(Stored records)
[Start of section]
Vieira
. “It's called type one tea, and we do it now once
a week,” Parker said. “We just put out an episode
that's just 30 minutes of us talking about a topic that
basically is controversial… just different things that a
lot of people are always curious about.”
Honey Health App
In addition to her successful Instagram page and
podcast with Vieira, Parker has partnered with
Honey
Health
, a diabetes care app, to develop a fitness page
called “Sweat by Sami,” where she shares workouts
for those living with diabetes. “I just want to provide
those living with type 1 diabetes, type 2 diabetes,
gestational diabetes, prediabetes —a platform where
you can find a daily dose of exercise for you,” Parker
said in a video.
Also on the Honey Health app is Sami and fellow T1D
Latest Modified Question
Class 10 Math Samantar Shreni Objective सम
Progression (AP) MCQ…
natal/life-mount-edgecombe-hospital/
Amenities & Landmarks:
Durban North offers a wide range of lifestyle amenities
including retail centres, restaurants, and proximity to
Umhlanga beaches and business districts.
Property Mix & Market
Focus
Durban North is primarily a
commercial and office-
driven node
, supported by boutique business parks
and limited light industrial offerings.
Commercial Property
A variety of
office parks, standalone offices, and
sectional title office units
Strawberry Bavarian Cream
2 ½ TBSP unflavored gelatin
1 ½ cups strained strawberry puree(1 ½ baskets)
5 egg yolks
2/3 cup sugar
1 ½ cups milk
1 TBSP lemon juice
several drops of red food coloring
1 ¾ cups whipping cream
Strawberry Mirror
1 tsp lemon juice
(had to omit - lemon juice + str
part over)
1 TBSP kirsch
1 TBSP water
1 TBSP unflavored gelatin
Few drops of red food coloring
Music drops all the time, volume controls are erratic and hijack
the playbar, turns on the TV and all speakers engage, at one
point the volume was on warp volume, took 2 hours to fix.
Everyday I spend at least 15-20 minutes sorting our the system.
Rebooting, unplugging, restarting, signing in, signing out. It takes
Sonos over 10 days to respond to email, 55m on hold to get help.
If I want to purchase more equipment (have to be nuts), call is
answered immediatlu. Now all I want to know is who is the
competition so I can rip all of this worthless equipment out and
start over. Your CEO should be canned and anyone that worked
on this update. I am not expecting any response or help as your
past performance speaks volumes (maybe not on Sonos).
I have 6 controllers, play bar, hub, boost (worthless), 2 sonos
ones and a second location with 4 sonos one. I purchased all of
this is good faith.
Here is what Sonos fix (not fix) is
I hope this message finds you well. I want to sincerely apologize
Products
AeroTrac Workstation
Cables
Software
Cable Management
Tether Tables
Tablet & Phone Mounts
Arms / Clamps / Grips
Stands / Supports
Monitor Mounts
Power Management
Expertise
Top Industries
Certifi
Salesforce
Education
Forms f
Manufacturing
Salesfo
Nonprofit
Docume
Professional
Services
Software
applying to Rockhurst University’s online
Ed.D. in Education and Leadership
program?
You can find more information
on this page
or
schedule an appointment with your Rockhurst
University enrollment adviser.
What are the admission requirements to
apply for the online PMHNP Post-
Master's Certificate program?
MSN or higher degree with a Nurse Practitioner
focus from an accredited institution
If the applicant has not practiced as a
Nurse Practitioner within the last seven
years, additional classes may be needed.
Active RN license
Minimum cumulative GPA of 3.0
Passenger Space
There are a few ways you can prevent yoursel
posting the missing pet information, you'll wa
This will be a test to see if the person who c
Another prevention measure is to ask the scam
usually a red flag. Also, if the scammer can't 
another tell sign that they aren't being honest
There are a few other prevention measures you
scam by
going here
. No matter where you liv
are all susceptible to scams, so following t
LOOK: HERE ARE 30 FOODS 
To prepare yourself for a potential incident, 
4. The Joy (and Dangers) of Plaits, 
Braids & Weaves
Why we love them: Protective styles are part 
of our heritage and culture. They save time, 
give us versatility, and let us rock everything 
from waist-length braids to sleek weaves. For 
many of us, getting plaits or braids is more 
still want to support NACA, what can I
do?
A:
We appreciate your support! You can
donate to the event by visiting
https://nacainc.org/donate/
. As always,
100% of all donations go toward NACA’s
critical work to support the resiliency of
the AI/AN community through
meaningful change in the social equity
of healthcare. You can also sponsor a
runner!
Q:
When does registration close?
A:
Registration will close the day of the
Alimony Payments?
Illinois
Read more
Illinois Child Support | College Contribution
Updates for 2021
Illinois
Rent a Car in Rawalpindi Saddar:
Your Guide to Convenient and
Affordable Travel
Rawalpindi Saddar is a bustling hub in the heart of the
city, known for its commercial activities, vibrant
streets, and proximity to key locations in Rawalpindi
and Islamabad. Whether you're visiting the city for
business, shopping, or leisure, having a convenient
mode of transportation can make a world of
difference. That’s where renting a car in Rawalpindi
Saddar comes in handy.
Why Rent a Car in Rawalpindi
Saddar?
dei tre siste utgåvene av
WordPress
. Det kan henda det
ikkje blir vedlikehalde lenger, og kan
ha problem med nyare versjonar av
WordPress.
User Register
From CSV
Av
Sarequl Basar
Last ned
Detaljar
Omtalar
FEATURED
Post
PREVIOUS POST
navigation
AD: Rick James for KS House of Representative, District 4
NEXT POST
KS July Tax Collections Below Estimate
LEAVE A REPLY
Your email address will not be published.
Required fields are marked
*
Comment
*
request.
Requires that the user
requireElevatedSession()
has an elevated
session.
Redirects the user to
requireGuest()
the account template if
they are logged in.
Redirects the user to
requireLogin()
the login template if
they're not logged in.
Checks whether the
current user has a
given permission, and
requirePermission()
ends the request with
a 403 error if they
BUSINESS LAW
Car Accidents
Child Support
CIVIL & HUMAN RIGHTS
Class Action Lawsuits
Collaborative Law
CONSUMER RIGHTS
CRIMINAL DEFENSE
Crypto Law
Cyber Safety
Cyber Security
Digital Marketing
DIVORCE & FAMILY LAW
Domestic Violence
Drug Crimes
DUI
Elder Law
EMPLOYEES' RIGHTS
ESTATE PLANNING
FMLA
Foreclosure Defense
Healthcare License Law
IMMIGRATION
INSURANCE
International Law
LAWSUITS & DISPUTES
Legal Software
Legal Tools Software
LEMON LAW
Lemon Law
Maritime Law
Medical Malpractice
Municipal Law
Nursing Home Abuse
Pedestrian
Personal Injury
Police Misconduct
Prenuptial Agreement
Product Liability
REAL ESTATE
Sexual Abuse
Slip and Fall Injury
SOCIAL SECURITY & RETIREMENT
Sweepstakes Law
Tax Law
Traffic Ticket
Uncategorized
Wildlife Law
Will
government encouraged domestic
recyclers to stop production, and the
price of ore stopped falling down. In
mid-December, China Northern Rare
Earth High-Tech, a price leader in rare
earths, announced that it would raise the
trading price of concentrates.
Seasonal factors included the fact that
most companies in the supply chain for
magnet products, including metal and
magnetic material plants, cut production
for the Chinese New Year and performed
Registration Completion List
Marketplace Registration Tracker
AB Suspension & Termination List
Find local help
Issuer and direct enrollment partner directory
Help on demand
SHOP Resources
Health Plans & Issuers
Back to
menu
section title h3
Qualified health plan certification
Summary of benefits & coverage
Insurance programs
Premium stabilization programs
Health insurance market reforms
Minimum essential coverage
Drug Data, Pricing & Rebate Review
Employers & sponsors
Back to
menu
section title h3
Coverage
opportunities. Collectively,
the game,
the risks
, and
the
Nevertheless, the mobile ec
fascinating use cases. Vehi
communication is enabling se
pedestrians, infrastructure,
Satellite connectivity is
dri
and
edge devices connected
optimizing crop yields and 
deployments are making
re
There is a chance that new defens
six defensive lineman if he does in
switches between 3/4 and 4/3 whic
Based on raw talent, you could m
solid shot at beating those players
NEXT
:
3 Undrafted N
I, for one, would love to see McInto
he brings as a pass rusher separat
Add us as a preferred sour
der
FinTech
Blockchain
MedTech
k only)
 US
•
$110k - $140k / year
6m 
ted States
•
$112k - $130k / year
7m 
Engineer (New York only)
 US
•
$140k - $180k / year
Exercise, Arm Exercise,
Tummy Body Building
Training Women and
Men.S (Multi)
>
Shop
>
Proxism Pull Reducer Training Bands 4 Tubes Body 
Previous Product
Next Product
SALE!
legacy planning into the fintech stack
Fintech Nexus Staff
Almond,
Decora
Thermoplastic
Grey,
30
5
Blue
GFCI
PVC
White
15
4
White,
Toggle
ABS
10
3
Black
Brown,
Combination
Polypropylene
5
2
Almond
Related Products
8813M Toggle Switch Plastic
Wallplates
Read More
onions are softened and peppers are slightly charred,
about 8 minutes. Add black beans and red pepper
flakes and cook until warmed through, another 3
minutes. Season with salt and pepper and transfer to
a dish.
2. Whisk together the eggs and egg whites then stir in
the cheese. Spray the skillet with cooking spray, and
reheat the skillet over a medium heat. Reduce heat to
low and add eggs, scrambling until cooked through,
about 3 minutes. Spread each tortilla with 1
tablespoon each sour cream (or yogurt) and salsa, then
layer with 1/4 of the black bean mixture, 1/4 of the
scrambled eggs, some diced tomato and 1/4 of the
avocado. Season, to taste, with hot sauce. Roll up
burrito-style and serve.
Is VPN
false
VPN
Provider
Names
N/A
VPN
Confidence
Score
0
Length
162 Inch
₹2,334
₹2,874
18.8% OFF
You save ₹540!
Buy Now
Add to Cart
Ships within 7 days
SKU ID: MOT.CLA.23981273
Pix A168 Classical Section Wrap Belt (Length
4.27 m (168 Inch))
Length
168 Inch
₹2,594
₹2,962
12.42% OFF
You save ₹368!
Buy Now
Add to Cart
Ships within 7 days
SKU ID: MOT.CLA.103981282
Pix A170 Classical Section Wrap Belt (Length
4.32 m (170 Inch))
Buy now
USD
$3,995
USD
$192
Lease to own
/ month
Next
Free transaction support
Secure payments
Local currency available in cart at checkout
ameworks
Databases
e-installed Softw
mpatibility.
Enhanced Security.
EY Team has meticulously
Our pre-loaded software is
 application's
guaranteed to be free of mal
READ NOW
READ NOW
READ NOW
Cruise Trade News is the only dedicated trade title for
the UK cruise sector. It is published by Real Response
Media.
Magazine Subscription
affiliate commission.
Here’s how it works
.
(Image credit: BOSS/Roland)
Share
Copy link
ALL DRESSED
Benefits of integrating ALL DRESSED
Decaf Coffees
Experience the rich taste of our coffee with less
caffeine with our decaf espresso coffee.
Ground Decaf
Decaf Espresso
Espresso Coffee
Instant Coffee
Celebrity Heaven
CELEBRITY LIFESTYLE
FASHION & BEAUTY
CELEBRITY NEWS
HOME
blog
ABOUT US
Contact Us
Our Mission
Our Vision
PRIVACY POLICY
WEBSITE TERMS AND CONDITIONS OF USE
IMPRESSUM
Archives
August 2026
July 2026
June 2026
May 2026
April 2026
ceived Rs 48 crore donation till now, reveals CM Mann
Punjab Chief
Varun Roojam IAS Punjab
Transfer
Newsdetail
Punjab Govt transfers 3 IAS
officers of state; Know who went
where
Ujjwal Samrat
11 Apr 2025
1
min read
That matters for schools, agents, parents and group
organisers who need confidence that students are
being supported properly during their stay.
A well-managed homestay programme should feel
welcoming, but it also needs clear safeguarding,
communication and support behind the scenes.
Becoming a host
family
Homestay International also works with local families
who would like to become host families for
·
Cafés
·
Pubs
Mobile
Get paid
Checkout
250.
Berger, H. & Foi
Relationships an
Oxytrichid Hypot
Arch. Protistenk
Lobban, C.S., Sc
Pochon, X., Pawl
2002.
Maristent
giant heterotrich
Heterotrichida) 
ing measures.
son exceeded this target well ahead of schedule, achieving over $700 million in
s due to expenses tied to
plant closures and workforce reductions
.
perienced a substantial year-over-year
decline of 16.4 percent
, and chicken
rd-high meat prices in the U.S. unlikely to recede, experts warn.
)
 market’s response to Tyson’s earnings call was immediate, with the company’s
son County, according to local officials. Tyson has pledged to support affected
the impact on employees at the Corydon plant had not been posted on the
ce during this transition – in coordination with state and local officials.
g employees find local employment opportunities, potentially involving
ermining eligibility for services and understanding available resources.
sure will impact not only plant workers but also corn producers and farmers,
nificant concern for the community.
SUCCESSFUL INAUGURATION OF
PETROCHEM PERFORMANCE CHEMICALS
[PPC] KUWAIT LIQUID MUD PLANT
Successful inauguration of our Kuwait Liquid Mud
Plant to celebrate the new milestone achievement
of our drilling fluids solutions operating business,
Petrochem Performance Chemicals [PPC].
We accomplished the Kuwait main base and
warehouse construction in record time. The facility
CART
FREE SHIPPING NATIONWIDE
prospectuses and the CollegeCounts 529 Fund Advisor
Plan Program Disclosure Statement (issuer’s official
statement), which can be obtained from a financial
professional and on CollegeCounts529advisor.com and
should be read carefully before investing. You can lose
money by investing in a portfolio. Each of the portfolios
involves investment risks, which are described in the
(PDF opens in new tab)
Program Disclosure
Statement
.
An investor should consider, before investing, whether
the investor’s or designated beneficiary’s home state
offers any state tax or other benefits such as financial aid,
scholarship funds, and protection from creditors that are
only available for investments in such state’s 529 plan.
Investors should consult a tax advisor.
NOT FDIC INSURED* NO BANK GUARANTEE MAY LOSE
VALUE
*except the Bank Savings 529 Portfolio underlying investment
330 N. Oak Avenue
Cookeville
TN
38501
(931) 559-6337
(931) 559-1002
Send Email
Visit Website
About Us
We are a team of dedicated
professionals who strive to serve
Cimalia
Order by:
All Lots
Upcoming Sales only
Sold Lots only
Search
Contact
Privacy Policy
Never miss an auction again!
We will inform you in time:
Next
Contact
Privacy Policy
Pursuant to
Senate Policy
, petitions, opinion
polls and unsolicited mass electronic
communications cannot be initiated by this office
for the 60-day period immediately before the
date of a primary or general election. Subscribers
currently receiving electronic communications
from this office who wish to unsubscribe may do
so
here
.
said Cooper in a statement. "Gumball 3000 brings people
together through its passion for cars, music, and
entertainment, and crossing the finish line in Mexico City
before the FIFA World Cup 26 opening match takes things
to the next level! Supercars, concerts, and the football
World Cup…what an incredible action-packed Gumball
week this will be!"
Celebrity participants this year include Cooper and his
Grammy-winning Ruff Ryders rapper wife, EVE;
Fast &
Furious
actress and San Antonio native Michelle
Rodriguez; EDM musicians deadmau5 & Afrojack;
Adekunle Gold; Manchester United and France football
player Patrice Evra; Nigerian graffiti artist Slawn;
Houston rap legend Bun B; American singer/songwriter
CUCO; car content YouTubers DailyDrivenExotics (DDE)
[End of section]
▶ Task item: From the line holding "2 ½ TBSP unflavored gelatin" to the line holding "1 TBSP kirsch", inclusive, restate each line above exactly as written.

▶ Exercise response:
2 ½ TBSP unflavored gelatin
1 ½ cups strained strawberry puree(1 ½ baskets)
5 egg yolks
2/3 cup sugar
1 ½ cups milk
1 TBSP lemon juice
several drops of red food coloring
1 ¾ cups whipping cream
Strawberry Mirror
1 tsp lemon juice
(had to omit - lemon juice + str
part over)
1 TBSP kirsch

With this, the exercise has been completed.